Saboteurs also blew up one of Iraq's two main oil pipelines from Basra, cutting at least a third of the exports from the city which provides 80 per cent of government revenue, a clear sign that the militias — who siphon significant sums off the oil smuggling trade — would not stop at mere insurrection.

The most secure area of the capital, Karrada, was placed under curfew amid fears the Mahdi Army of Hojetoleslam Moqtada al-Sadr could launch an assault on the residence of Abdelaziz al-Hakim, the head of a powerful rival Shia governing party [ed note: that would be ISCI].

While the Mahdi Army has not officially renounced its six-month ceasefire, which has been a key component in the recent security gains, on the ground its fighters were chasing police and soldiers from their positions across Baghdad.

Rockets from Sadr City slammed into the governmental Green Zone compound in the city centre, killing one person and wounding several more. [...]

In Baghdad, the Mahdi Army took over neighbourhood after neighbourhood, some amid heavy fighting, others without firing a shot.

In New Baghdad, militiamen simply ordered the police to leave their checkpoints: the officers complied en masse and the guerrillas stepped out of the shadows to take over their checkpoints. [...]

One witness saw Iraqi Shia policemen rip off their uniform shirts and run for shelter with local Sunni neighbourhood patrols, most of them made up of former insurgents wooed by the US military into fighting al-Qaeda.

Badger has more on the situation in Basra:

The problem facing the government in its battle for control of Basra, which it has said will be "decisive", is that a large number of people in the army and the police are not carrying out orders to fight. Instead they are planning to return home, given their lack of desire to get into this fight.

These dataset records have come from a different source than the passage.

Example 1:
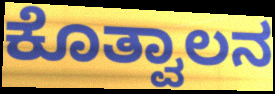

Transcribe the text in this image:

ಕೊತ್ವಾಲನ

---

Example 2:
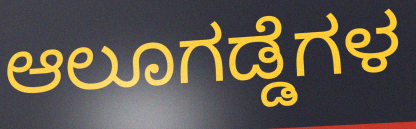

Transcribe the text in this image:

ಆಲೂಗಡ್ಡೆಗಳ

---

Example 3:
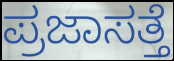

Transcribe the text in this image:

ಪ್ರಜಾಸತ್ತೆ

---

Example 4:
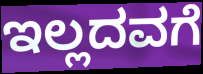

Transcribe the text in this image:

ಇಲ್ಲದವಗೆ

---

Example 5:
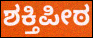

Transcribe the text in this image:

ಶಕ್ತಿಪೀಠ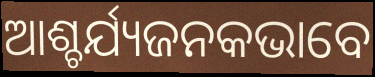
ଆଶ୍ଚର୍ଯ୍ୟଜନକଭାବେ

Several notables in the governate have told AlQabas that the government forces, having entered into what amounts to street-fighting for Basra neighborhoods, will lose this fight unless these local forces are reinforced by large additional forces from elsewhere, because their opponents in the Mahdi Army and other organizations have appropriate weapons in sufficient quantity, and have experience in urban fighting. The lack of fighting spirit on the government side is owing to a lot of causes, among them the existence of tribal links between the army and police on the one side, and the armed militias on the other.

Also, the provincial council and the governor have come to an almost unified position of opposition to this [central government] operation, because they feel that the Prime Minister infringed on their jurisdiction as an elected local council. [In particular] they think the Prime Minister's meeting with the heads of the army and the police in the governate, without involving them, was a derogation of their status and an infringement on their legal authority.

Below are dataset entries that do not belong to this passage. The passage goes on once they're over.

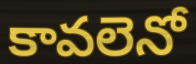
కావలెనో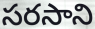
సరసాని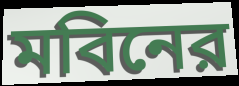
মবিনের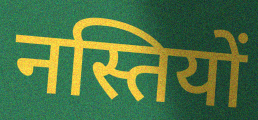
नस्तियोंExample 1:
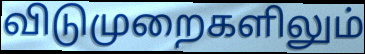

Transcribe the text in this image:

விடுமுறைகளிலும்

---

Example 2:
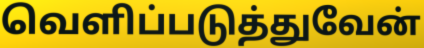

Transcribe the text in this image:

வெளிப்படுத்துவேன்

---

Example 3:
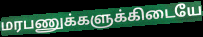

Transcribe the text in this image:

மரபணுக்களுக்கிடையே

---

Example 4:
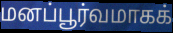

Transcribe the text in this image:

மனப்பூர்வமாகக்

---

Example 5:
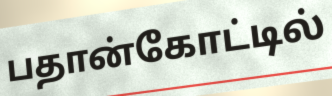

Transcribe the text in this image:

பதான்கோட்டில்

The power of motivation should not be underestimated. It's a force multiplier. Speaking of picking which horse to back, Reidar Visser takes note of the direction of the wind:

After a long silence on the Basra operations, the parliamentary bloc of the Fadila party has within the past hours released a statement criticising the impact on civilian life in Basra and asking for an end to the operations “as soon as possible”. This is not quite as hostile as the reactions by the Sadrists, but it underscores internal Shiite divisions regarding control of Basra and shows how little room for manoeuvre Nuri al-Maliki really has.

The caveat, and it's a sizable one, is that these reports are preliminary, the information is thus not reliable in its entirey and much can change in a short period of time. Still, it's starting to look like Nouri and the boys bit off a bit more than they could chew.